I've ruminated before on how a relationship between bloggers can feel like a friendship in that you get to know someone on at least some level as they write day after day.  Given the somewhat tenuous nature of "real" friendships, it's not a surprise to me at all that the virtual world can seem just as vivid; I may not be cracking a beer with Eric Zorn of the Chicago Tribune, but I do have a look into his mind several times a day.

I understand there's an unfortunate asymmetry there.  I read Zorn, but, as far as I know, he doesn't read me; since I'm not a crazy wild stalker guy, I get that we're not really friends in any definition of the word.  But I know more about what he thinks and feels, what things concern him, than I do about the majority of people I would call friends (at some point I should write a post on my "friends," because they are just about the least friend-like people I can imagine, for the folks who never initiate contact to the 20-year-long acquaintance who always makes plans to see me when she's in town and never quite is able to make it happen...but I digress).

When a regular poster leaves for whatever reason, there is a feeling of loss.  I know there are people still saddened at the passing of Tanta at Calculated Risk.  Today, the economics of the newspaper business has caught up with John McIntyre of the Baltimore Sun, the copy editor whose ruminations on language and newspapers (and Wikipedia and so on) have offered insight and entertainment and food for thought on the blog You Don't Say.  I will miss him (though he promises to keep blogging).

My first temptation is to take You Don't Say off my blogroll.  After all, why should I want to drive traffic to the site of a newspaper that would lay off my friend?  On the other hand, his work still lives there, so I should probably suggest you go there, partake of his thinking, but not to look at any ads you might find.  However, the click counts will remain, so I remain caught on the horns.  I shall agree to disagree with myself, and allow inertia to leave the link, for now.

There's not much I can offer that's fresh about the implications for the newspaper business, except for this.  Mr.
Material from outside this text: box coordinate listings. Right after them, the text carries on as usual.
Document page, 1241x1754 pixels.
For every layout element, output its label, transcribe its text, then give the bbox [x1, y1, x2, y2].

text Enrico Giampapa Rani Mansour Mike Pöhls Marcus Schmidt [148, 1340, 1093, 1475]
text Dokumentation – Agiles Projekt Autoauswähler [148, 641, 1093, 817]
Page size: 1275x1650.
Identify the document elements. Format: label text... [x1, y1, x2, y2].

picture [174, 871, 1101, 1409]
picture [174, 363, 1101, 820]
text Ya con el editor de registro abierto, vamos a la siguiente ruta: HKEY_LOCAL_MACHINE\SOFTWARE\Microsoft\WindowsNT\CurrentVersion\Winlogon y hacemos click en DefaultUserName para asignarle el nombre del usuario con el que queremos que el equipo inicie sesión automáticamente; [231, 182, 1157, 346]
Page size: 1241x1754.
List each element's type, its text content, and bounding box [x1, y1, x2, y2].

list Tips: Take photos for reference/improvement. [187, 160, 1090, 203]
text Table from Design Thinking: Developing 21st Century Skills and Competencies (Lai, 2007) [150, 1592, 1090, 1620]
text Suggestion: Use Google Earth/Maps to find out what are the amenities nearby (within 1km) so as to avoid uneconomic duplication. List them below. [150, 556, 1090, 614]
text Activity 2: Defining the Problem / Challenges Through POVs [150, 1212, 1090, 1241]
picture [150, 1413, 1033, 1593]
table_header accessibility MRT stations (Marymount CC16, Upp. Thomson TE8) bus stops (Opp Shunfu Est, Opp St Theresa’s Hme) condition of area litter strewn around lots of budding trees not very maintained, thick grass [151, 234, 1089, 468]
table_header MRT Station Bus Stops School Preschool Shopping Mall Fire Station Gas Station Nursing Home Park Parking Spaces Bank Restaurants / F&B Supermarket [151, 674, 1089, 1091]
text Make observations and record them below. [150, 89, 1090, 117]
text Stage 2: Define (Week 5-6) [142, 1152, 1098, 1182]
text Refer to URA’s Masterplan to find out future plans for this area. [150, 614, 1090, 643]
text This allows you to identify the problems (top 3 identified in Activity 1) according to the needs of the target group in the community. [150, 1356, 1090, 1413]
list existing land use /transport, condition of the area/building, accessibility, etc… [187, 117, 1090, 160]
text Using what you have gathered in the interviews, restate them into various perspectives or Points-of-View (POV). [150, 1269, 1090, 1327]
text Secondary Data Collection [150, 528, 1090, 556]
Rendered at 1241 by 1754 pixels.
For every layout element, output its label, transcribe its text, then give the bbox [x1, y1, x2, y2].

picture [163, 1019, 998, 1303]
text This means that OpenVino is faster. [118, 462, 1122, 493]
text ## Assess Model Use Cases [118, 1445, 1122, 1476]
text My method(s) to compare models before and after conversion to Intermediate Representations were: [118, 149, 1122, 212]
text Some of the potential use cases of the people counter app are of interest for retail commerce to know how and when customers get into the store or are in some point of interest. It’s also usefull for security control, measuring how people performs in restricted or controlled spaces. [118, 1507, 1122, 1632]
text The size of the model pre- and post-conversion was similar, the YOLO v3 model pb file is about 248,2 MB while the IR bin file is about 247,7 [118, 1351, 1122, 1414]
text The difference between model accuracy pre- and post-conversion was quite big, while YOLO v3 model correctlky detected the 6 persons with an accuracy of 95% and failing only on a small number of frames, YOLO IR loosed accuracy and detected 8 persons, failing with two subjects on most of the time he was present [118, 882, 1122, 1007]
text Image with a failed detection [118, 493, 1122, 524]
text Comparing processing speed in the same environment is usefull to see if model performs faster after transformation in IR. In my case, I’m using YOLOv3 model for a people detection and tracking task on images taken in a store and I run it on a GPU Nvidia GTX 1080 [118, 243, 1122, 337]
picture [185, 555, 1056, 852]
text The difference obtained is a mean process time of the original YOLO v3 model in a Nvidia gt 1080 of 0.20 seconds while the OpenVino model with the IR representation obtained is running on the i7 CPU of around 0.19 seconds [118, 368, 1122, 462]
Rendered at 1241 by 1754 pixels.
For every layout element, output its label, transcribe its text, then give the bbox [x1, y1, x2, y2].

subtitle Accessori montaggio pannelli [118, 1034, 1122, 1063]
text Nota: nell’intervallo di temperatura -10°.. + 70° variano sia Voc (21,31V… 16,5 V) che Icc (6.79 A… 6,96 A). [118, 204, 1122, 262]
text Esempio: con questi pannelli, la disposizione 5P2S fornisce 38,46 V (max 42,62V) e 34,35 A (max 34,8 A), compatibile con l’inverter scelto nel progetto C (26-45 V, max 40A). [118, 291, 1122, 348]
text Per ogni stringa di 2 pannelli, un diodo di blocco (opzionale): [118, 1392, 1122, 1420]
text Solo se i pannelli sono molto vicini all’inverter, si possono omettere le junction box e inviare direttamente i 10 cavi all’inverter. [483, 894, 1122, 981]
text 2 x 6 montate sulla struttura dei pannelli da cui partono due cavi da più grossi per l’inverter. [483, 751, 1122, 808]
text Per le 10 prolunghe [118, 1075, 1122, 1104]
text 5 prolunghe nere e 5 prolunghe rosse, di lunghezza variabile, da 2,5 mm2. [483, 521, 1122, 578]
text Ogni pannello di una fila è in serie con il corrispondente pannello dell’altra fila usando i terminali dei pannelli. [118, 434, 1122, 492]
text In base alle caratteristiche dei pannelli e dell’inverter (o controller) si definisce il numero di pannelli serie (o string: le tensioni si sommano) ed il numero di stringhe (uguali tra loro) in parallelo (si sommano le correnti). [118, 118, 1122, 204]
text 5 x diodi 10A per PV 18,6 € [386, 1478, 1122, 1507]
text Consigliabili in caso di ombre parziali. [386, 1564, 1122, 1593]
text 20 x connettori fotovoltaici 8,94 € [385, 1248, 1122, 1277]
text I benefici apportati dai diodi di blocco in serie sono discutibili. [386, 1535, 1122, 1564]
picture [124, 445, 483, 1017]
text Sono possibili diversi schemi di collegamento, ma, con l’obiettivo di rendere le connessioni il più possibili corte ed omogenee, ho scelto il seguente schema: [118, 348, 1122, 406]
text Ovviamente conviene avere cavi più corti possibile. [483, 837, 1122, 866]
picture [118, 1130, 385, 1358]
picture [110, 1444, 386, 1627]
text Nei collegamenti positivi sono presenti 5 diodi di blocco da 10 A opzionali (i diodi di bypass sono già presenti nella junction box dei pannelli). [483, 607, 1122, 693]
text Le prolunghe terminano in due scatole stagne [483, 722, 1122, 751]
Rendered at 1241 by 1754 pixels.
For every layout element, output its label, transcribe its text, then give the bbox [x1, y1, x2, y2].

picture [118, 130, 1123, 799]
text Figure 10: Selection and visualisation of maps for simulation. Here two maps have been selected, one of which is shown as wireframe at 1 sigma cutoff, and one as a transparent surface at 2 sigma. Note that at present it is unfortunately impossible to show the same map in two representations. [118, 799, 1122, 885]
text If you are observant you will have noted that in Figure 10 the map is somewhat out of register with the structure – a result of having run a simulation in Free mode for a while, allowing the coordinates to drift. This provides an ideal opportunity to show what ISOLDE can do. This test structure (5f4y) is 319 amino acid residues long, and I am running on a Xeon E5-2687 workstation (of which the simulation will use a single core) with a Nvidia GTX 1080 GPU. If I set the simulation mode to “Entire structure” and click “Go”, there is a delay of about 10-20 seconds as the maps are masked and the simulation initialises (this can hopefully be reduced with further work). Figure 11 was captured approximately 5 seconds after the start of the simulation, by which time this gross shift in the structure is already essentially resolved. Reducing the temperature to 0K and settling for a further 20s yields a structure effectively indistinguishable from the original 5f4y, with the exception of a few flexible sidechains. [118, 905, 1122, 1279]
McIntyre has spent 23 years at the Sun, and so, whatever his age, is not in the first blush of youth.  However, he has embraced new technology, the blog, the Twitter feed, the e-mail.  He hasn't been shuffling around metal sorts while his younger colleagues smiled sadly and indulgently as they slipped his work into the computer typesetting system.  And none of that was sufficient to save his position in the cold hard calculus of today's media business.  I'll leave it to the reader to infer what he or she can about anyone's future in this economy.

2 comments:

John said...

By all means let people continue to read the posts at Baltimoresun.com. Much of what I have learned in more than 30 years of editing is available, free, at that site. I made it available to anyone who is interested in the craft, and I hope it will continue to be available. And as I learn new things about language and writing and editing, I will be in business at a new location.

Anonymous said...

John, best of luck to you -- I hope you will post your new Web address here, or send it to Andro so it can be posted.

I live in Baltimore and the past 2 years it's been like watching the autopsy of a living newspaper. I am heartsick for you and all the caring diligent folks who, not by their choice, no longer work there, and I'm also sorry for me as a citizen whose civic muscles atrophy pretty quickly without a depandable news source. Finally, I hope every bite of food Sam Zell eats during his remaining years gives him hives, heaves, piles, and 32 toothaches. (But it shouldn't kill him, because that wouldn't be punishment enough.)